W3C 'clarifies' HTML 5 v XHTML
Vendors moving too fast on RIA
The group, meanwhile, has also acknowledged vendors are - once again - pushing their own platform-specific technologies, this time on RIA, with the standards process unable to keep up. This poses a problem on interoperability.
A detailed comparison highlights these differences and suggests that the two standards will appeal to different sets of developers.
There has been concern, voiced by Reg readers at least, that the W3C is layering on multiple standards, creating confusion over what standards and technologies to use.
The W3C has also moved to position HTML 5 in relation to proprietary UI languages from Adobe, Microsoft and Mozilla - namely, Flash, Silverlight and XUL. The editor's draft said HTML is limited to providing a semantic-level markup language and associated semantic-level scripting APIs.
It's also an open language without risk of proprietary lock in.
Microsoft's Wilson: modular HTML 5
"For sophisticated cross-platform applications, there already exist several proprietary solutions (such as Mozilla's XUL, Adobe's Flash, or Microsoft's Silverlight)," the group said.
It also appeared to acknowledge the vendors pushing their own, platform-specific rich internet application technologies faster than the standards process can keep up. It noted the complexity challenges of interoperability. We've seen a similar pattern of activity before, more recently on web services where - for example - Microsoft and IBM set the agenda on WS-* and repeated W3C-based work led by IBM and Sun Microsystems.
"These solutions are evolving faster than any standards process could follow, and the requirements are evolving even faster. These systems are also significantly more complicated to specify, and are orders of magnitude more difficult to achieve interoperability with, than the solutions described in this document," the latest W3C draft said.
"Platform-specific solutions for such sophisticated applications (for example the MacOS X Core APIs) are even further ahead."
Interestingly, Microsoft, Mozilla and Apple have participants on the HTML5 working group, but Adobe is absent.
Of possibly greater concern is the time it will take for the massive HTML 5 specification to be refined and implemented. In a recent SD Times interview Chris Wilson, Microsoft's Internet Explorer architect, suggested that HTML 5 should be split into more manageable pieces and progressed by several teams working in parallel.
One of the main improvements over previous versions of HTML is the inclusion of multimedia features and a recognition that future web applications could be accessed from mobile devices. The importance of this was emphasized this week when Trolltech revealed that it had built HTML 5 audio and video support into its QtWebkit development tool.®
Additional reporting by Gavin Clarke
Separating the content and style might not be to your liking but you have alternatives you could use. For anyone else running a large website it's a Godsend.
The ease of changing the style of a website even dynamically is great. When you have multiple content editors who are news hacks and don't know anything about HTML tags (no offence to the el Reg) then you need them to be able to add content whenever and wherever they are you would not be able to do it with a rigid fixed layout.

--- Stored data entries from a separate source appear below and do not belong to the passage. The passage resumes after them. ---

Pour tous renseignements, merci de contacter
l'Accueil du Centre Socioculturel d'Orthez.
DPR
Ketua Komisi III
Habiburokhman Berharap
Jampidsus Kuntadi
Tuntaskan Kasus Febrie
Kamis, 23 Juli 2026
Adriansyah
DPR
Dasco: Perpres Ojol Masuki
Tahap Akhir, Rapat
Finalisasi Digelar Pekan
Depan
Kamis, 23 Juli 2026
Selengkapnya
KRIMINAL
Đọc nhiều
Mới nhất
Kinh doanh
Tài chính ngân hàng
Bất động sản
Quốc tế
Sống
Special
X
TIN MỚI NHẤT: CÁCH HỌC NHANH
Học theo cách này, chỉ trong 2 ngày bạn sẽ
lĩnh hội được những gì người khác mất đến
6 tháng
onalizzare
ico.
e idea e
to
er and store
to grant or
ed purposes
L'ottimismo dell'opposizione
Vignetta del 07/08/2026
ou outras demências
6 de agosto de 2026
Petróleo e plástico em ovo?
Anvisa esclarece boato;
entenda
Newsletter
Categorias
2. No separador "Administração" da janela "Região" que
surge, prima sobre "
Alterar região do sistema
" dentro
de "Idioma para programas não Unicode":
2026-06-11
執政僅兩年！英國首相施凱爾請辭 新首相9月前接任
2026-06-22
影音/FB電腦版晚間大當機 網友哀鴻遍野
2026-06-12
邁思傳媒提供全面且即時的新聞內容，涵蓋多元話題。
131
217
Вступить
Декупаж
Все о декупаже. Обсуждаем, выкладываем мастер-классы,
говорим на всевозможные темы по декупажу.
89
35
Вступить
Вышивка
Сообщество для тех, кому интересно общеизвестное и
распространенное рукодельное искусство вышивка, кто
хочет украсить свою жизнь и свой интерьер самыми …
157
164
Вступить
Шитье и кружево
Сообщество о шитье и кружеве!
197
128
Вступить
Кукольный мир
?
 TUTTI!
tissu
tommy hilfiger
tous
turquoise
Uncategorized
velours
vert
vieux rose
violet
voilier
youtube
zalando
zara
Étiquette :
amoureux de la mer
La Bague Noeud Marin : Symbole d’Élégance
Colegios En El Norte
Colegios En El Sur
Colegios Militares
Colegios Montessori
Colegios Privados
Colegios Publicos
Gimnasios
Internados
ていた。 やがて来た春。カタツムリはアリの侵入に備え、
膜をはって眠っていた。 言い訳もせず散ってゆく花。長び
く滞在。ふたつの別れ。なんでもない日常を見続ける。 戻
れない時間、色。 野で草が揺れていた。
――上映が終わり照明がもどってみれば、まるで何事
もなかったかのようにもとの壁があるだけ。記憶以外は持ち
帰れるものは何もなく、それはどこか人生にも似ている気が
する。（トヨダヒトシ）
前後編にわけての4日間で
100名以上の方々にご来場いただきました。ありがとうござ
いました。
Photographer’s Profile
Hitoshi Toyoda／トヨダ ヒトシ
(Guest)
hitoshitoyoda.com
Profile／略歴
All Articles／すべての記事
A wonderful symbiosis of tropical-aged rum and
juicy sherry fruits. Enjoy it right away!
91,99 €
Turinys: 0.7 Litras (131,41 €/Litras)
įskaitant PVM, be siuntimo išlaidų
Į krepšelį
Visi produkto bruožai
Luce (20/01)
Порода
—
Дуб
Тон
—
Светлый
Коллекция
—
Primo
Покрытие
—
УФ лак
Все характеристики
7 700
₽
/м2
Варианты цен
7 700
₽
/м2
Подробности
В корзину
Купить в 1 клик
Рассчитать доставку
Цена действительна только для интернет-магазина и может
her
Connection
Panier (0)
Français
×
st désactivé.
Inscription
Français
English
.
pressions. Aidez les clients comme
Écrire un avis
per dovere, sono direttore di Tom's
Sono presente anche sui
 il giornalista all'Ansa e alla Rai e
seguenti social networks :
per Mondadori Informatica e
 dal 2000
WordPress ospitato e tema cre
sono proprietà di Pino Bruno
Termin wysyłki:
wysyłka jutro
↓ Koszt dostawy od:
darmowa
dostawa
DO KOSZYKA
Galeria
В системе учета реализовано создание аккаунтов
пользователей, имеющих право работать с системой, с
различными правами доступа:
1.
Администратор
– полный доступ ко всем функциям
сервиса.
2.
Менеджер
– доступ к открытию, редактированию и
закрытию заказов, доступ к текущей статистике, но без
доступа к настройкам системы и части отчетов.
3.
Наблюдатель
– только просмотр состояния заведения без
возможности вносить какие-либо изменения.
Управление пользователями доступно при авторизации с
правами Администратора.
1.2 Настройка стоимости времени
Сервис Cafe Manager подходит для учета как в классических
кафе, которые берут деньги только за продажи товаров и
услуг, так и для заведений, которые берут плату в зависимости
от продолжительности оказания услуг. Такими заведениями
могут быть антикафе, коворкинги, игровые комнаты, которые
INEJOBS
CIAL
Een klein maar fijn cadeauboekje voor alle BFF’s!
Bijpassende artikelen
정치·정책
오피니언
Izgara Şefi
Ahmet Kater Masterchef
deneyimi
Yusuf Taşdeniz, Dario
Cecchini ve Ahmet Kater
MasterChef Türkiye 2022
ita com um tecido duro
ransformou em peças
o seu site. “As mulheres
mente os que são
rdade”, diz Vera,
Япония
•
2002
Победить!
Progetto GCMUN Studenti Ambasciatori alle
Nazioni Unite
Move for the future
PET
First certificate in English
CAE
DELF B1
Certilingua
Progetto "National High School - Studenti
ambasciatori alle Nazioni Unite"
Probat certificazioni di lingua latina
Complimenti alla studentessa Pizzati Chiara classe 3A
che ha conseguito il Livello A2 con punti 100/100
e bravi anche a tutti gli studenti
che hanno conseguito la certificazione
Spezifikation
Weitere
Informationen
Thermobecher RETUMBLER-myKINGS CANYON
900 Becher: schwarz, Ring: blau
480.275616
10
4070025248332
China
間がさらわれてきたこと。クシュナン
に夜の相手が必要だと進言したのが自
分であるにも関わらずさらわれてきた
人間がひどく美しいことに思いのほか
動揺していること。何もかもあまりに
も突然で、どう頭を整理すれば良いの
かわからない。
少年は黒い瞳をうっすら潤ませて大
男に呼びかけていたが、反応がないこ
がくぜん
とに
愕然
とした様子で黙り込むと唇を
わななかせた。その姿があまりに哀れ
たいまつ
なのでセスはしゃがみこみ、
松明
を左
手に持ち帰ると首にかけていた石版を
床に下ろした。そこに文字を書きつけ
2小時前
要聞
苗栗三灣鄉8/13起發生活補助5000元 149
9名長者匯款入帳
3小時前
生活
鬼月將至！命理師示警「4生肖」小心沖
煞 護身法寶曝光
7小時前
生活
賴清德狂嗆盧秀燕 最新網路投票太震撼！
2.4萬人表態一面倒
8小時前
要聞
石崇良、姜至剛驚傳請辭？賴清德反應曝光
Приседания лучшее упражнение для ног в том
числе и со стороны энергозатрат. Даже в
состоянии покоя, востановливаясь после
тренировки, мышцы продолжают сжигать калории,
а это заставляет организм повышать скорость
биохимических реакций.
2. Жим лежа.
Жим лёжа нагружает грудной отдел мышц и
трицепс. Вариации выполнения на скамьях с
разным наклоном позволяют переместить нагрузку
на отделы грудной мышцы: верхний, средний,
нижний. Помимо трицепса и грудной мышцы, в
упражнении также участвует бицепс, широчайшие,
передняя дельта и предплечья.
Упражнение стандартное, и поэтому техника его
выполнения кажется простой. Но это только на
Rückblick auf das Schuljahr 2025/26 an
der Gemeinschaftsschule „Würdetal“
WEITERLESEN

Newspapers and book shave been doing this for decades. A newspaper has a semi rigid frame and a definitive style and the content is flowed into it.
It sounds like you come from a traditional graphic design background who's got into "New Media" rather than a web developer who actually do the grunt work.
XHTML should be now, HTML should be dead
WTF! The HTML 'standard' should be retired and all the work moved to XHTML and sub projects. It's about bloody time that web authors learnt to use XML properly and got told off (and shown the right way) every time they misusing the document type or abused the document structure!
All web pages should be XHTML pages and a strict document type should be standard so that the browsers can be streamlined and not have to guess (wrongly) what was intended.
The garbage DOM API should be retired and be replaced with a proper, usable XML document API, similar to XOM (Java), with XPATH. A proper API should only allow child elements to be added from other valid XML documents, not direct from text. All XML APIs should transparently deal with escaping text; there is no excuse not to do this!
Sorry but this article really is complete nonsense, and shows a real lack of understanding of XML. I can't speak for the Adobe/MS stuff but to suggest XHTML is competing as a replacement for Mozilla's XUL is nothing but rubbish.
Mozilla's XUL is built from an XML language called XBL. XBL 2.0 has already been ratified by the W3C as a way of "BINDING" and thus extending arbitrary actions and behaviours into XML elements. XBL is as usable alongside XUL as it is XHTML, because it binds and extends behaviours as the author intends.
XUL doesn't have a "treeview" element because XUL defines a <treeview/> element it, it's because XBL binds a set of "tree like" behaviours to an XML document that happens to have a .xul extension (and XUL XML namespace).
Please sort it out. The X in XML stands for extensibility.